**What this task involves:** Copy each line of the listing below exactly and drop the images.
Segment Start: Source material
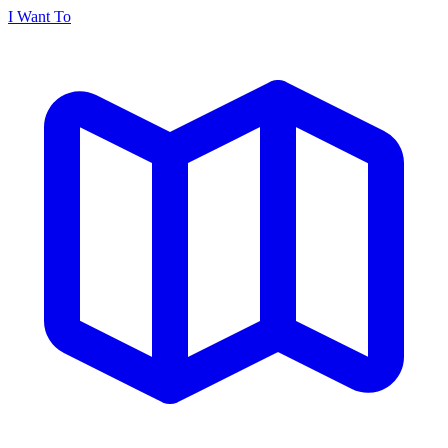
I Want To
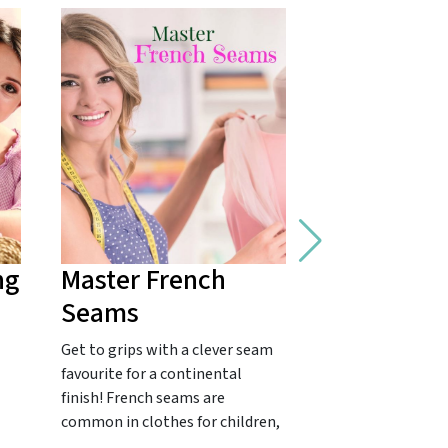
ng
Master French
Fix a Fray
Seams
A quick fashion f
Bowden's classic 
Get to grips with a clever seam
The dread of torn
favourite for a continental
be traumatic. Po
finish! French seams are
common in clothes for children,
…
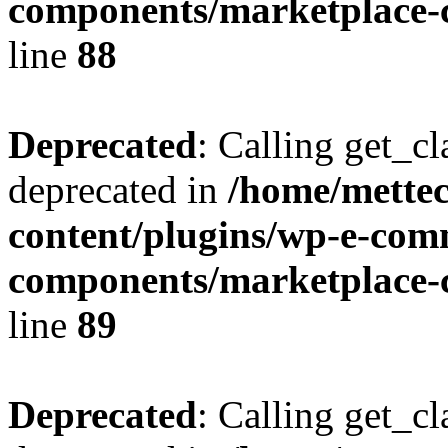
components/marketplace-c
line
88
Deprecated
: Calling get_cl
deprecated in
/home/mette
content/plugins/wp-e-com
components/marketplace-c
line
89
Deprecated
: Calling get_cl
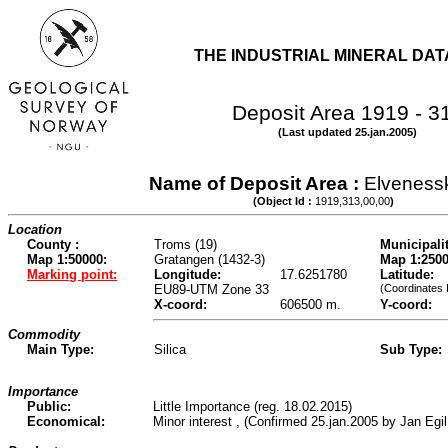
THE INDUSTRIAL MINERAL DA
Deposit Area 1919 - 3
(Last updated 25.jan.2005)
Name of Deposit Area :
Elveness
(Object Id :
1919,313,00,00
)
Location
County :
Troms (19)
Municipalit
Map 1:50000:
Gratangen (1432-3)
Map 1:2500
Marking point:
Longitude:
17.6251780
Latitude:
EU89-UTM Zone 33
(Coordinates 
X-coord:
606500 m.
Y-coord:
Commodity
Main Type:
Silica
Sub Type:
Importance
Public:
Little Importance (reg. 18.02.2015)
Economical:
Minor interest , (Confirmed 25.jan.2005 by Jan Egi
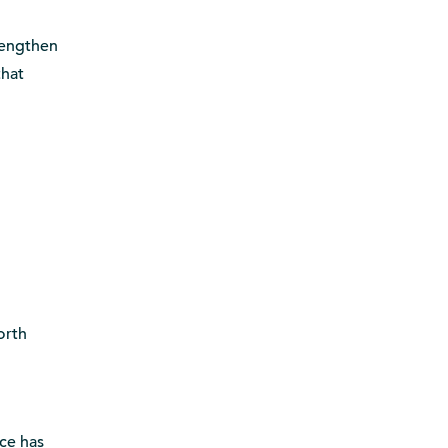
rengthen
that
orth
nce has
Segment End: Source material
**Reply:**
I Want To
ng
Master French
Fix a Fray
Seams
A quick fashion f
Bowden's classic 
Get to grips with a clever seam
The dread of torn
favourite for a continental
be traumatic. Po
finish! French seams are
common in clothes for children,
…
components/marketplace-c
line
88
Deprecated
: Calling get_cl
deprecated in
/home/mette
content/plugins/wp-e-com
components/marketplace-c
line
89
Deprecated
: Calling get_cl
THE INDUSTRIAL MINERAL DA
Deposit Area 1919 - 3
(Last updated 25.jan.2005)
Name of Deposit Area :
Elveness
(Object Id :
1919,313,00,00
)
Location
County :
Troms (19)
Municipalit
Map 1:50000:
Gratangen (1432-3)
Map 1:2500
Marking point:
Longitude:
17.6251780
Latitude:
EU89-UTM Zone 33
(Coordinates 
X-coord:
606500 m.
Y-coord:
Commodity
Main Type:
Silica
Sub Type:
Importance
Public:
Little Importance (reg. 18.02.2015)
Economical:
Minor interest , (Confirmed 25.jan.2005 by Jan Egi
rengthen
that
orth
nce has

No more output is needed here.